Question

Plz help me I will die if sm one does not answer my question correctly it's the 6th question ....an umbrella ....I have given the picture of the figure just in case u need .plz help I beg of u

Answer 1

10 equal triangles; blue = 5 and grey = 5 (1/2 grey and 1/2 blue)

isosceles triangle has side equal 50 cm and base equal 20 cm

perimeter of triangle = 50 + 50 + 20 = 120 cm

1/2 perimeter (because each color = 1/2) = 120/2 = 60 cm

Area of each triangle = √60(60-50)(60-50)(60-20)

= √(60 x 10 x 10 x 40)

= 10√2400

= 200√6 cm^2

Because blue and grey has 5 triangles

so 200√6 x 5 = 1000√6 cm^2

Answer: Each color needs 1000√6 cm^2 cloth

Answer 2

Let's try to avoid any math fatalities. Yes, the figure is helpful.
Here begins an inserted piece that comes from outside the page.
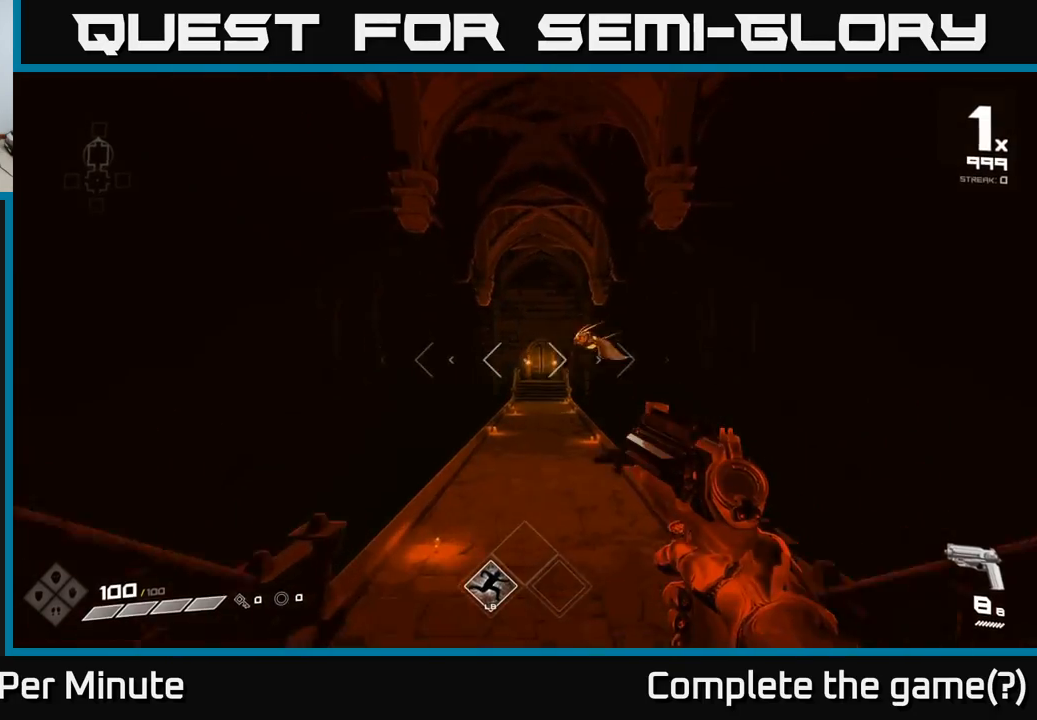
{"buttons": [], "left_stick": "up-left", "right_stick": "center", "events": [[17, "left_stick", "up-right"], [150, "left_stick", "up"], [200, "right_stick", "up"], [283, "right_stick", "center"], [383, "left_stick", "up-left"]]}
In practice this is a difficult problem dependent on the shape of the material from which we're to cut our pieces, and worrying about leftovers. Let's assume in middle school all they're asking for is the area of five blue triangles and the area of five white triangles.
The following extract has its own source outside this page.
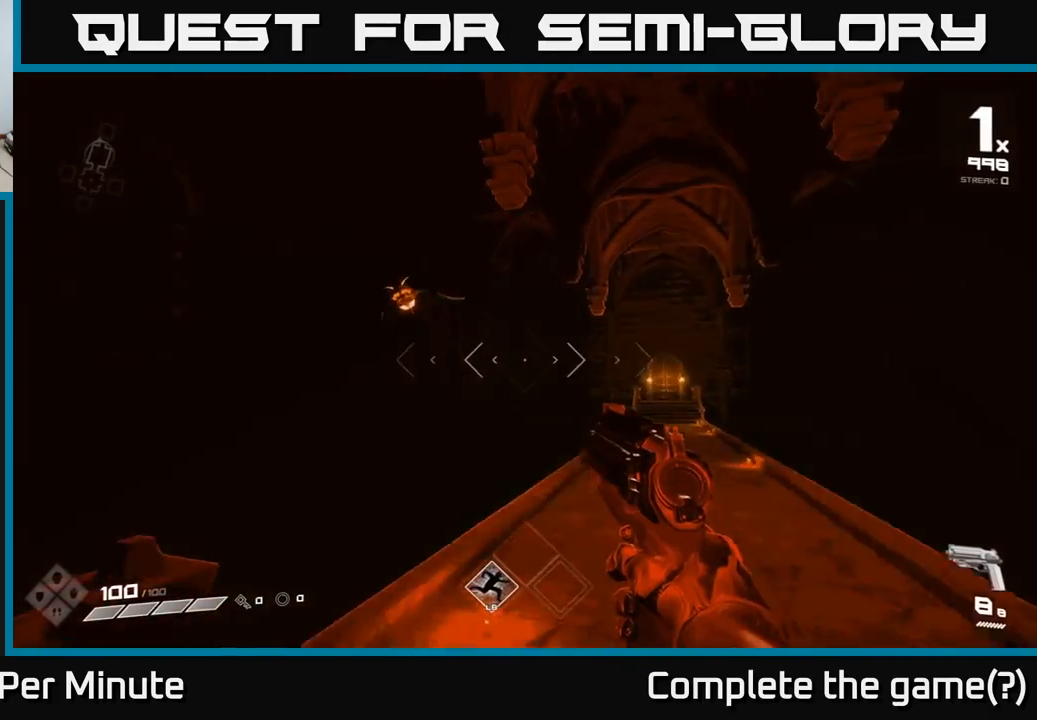
{"buttons": [], "left_stick": "right", "right_stick": "left", "events": [[17, "right_stick", "up-left"], [67, "left_stick", "center"], [150, "left_stick", "right"], [217, "right_stick", "center"], [383, "right_stick", "left"]]}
The triangles are isosceles. The bisecting altitude h of an isosceles triangle forms a right triangle with other leg half the base and hypotenuse the common side.

`h^2 + (20/2)^2 = 50^2`

`h^2 = 2500-100=2400`

`h = √(2400) = √(400 * 6) = 20 √(6)`

`\textrm{area of 5 blue triangles} = 5(\frac 1 2 bh)= \frac 5 2 (20)20 √(6)} = 1000 √(6) \approx 2500 \textrm{ sq cm}`

Same amount for the white triangles.

EDIT:

The questioner is the rare student who knows Heron's Formula,

`A = √(s(s-a)(s-b)(s-c)) \textrm{ where } s=(a+b+c)/2`

We have the one case which works nicely, integer sides with an even perimeter. s=(50+50+20)/2=60, so

`A = √(60(60-50)(60-50)(60-20)) = √(60(10)(10)(40))=200 \sqrt 6`

and we need five of those for each color.

There are other formulas, often better than Heron's:

`16A^2 = (a+b+c)(-a+b+c)(a-b+c)(a+b-c)=4a^2b^2-(c^2-a^2-b^2)^2=(a^2+b^2+c^2)^2 - 2(a^4+b^4+c^4)`

I'll leave those for you to derive for yourself; start from Heron.